_Exercise_:
Send back exactly the lines from the opening line of the records below through the one with "Nebulizer Machines".

(Entries taken from a collection)
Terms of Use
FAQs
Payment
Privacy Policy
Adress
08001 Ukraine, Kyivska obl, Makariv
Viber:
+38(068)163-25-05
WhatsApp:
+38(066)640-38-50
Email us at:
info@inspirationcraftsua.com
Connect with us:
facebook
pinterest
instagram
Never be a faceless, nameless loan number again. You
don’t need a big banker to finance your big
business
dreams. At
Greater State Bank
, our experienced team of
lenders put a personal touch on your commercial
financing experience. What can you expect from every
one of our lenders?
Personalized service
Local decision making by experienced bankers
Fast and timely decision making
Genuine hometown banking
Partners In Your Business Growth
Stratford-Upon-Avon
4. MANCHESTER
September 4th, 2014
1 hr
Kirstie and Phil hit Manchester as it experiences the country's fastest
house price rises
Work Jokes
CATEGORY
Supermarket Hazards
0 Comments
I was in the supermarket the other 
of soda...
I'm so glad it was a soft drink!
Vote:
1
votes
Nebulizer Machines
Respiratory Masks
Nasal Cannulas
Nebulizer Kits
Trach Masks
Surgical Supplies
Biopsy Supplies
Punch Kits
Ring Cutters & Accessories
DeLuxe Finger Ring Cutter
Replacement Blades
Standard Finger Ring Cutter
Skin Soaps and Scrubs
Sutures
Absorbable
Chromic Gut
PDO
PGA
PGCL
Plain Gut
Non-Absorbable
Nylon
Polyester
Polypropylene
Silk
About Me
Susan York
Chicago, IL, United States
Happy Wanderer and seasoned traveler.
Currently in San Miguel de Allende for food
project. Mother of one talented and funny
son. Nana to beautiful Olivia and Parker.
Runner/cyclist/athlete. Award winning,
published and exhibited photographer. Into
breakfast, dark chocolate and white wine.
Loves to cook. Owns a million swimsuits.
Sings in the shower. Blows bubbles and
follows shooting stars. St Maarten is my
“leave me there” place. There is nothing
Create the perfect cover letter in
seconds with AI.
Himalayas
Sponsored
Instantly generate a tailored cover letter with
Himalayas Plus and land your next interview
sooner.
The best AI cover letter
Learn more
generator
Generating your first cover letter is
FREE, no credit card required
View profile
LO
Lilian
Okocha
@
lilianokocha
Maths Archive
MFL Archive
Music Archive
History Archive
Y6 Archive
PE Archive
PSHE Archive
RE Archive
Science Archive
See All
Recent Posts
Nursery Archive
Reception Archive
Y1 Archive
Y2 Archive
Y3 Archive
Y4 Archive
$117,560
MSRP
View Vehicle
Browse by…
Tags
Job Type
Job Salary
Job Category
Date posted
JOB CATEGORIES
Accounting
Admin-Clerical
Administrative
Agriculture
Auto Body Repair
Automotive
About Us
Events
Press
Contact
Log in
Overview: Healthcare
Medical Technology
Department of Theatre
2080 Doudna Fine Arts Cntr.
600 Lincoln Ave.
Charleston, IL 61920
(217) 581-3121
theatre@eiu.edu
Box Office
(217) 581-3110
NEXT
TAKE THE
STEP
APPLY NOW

_Solved exercise_:
Terms of Use
FAQs
Payment
Privacy Policy
Adress
08001 Ukraine, Kyivska obl, Makariv
Viber:
+38(068)163-25-05
WhatsApp:
+38(066)640-38-50
Email us at:
info@inspirationcraftsua.com
Connect with us:
facebook
pinterest
instagram
Never be a faceless, nameless loan number again. You
don’t need a big banker to finance your big
business
dreams. At
Greater State Bank
, our experienced team of
lenders put a personal touch on your commercial
financing experience. What can you expect from every
one of our lenders?
Personalized service
Local decision making by experienced bankers
Fast and timely decision making
Genuine hometown banking
Partners In Your Business Growth
Stratford-Upon-Avon
4. MANCHESTER
September 4th, 2014
1 hr
Kirstie and Phil hit Manchester as it experiences the country's fastest
house price rises
Work Jokes
CATEGORY
Supermarket Hazards
0 Comments
I was in the supermarket the other 
of soda...
I'm so glad it was a soft drink!
Vote:
1
votes
Nebulizer Machines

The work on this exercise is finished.